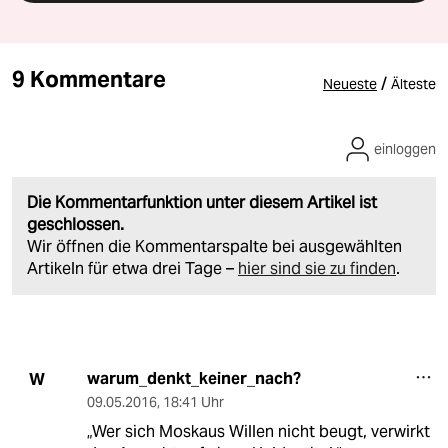
9 Kommentare
/
Neueste
Älteste
einloggen
Die Kommentarfunktion unter diesem Artikel ist
geschlossen.
Wir öffnen die Kommentarspalte bei ausgewählten
Artikeln für etwa drei Tage –
hier sind sie zu finden
.
warum_denkt_keiner_nach?
W
09.05.2016
,
18:41 Uhr
„Wer sich Moskaus Willen nicht beugt, verwirkt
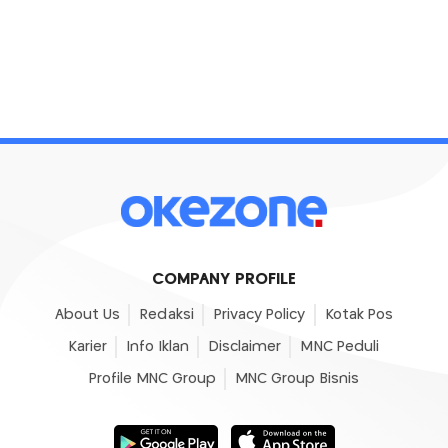
COMPANY PROFILE
About Us
Redaksi
Privacy Policy
Kotak Pos
Karier
Info Iklan
Disclaimer
MNC Peduli
Profile MNC Group
MNC Group Bisnis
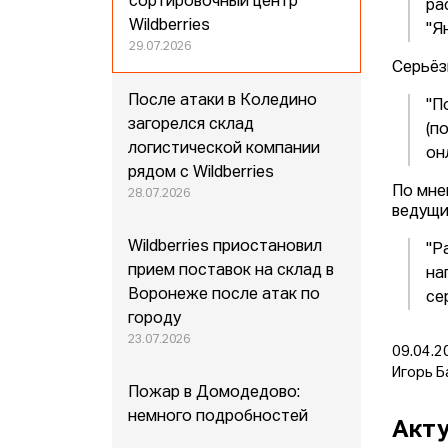
сортировочный центр
ра
Wildberries
"Я
29.07.2026
Серьёз
После атаки в Коледино
"П
загорелся склад
(п
логистической компании
он
рядом с Wildberries
По мне
28.07.2026
ведущи
Wildberries приостановил
"Р
прием поставок на склад в
на
Воронеже после атак по
се
городу
23.07.2026
09.04.2
Игорь Б
Пожар в Домодедово:
немного подробностей
Акту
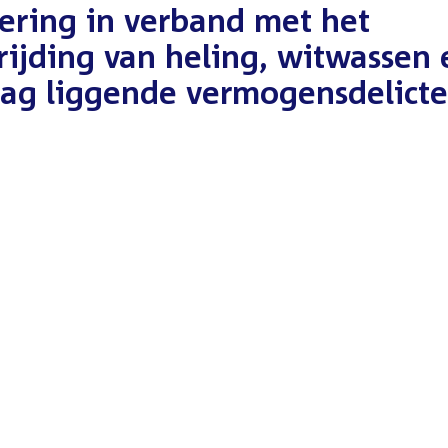
ering in verband met het
rijding van heling, witwassen 
lag liggende vermogensdelict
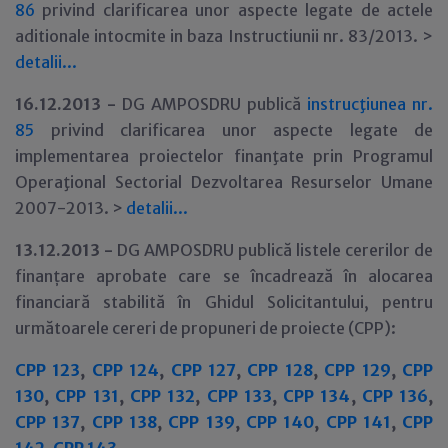
86
privind clarificarea unor aspecte legate de actele
aditionale intocmite in baza Instructiunii nr. 83/2013. >
detalii...
16.12.2013 -
DG AMPOSDRU publică
instrucţiunea nr.
85
privind clarificarea unor aspecte legate de
implementarea proiectelor finanţate prin Programul
Operaţional Sectorial Dezvoltarea Resurselor Umane
2007-2013. >
detalii...
13.12.2013 -
DG AMPOSDRU publică listele cererilor de
finanțare aprobate care se încadrează în alocarea
financiară stabilită în Ghidul Solicitantului, pentru
următoarele cereri de propuneri de proiecte (CPP):
CPP 123
,
CPP 124
,
CPP 127
,
CPP 128
,
CPP 129
,
CPP
130
,
CPP 131
,
CPP 132
,
CPP 133
,
CPP 134
,
CPP 136
,
CPP 137
,
CPP 138
,
CPP 139
,
CPP 140
,
CPP 141
,
CPP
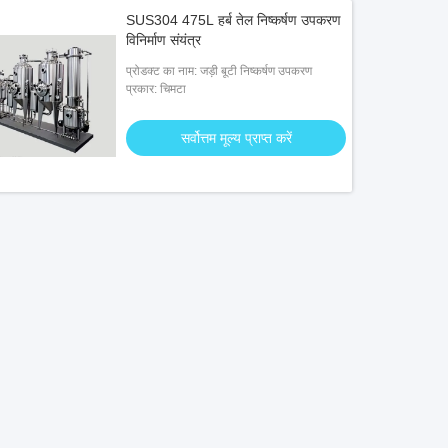
SUS304 475L हर्ब तेल निष्कर्षण उपकरण
विनिर्माण संयंत्र
प्रोडक्ट का नाम: जड़ी बूटी निष्कर्षण उपकरण
प्रकार: चिमटा
सर्वोत्तम मूल्य प्राप्त करें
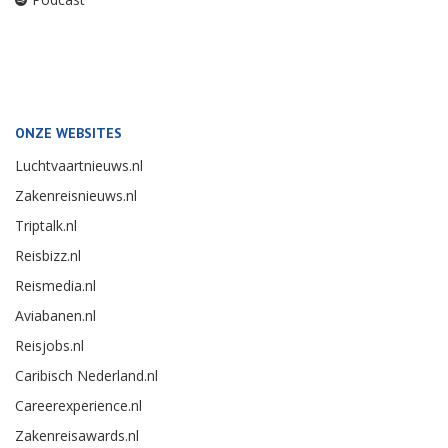
ONZE WEBSITES
Luchtvaartnieuws.nl
Zakenreisnieuws.nl
Triptalk.nl
Reisbizz.nl
Reismedia.nl
Aviabanen.nl
Reisjobs.nl
Caribisch Nederland.nl
Careerexperience.nl
Zakenreisawards.nl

Task goal –
Find every line above that includes the word "Wildberries" and report only how many there are.

Result of this exercise –
3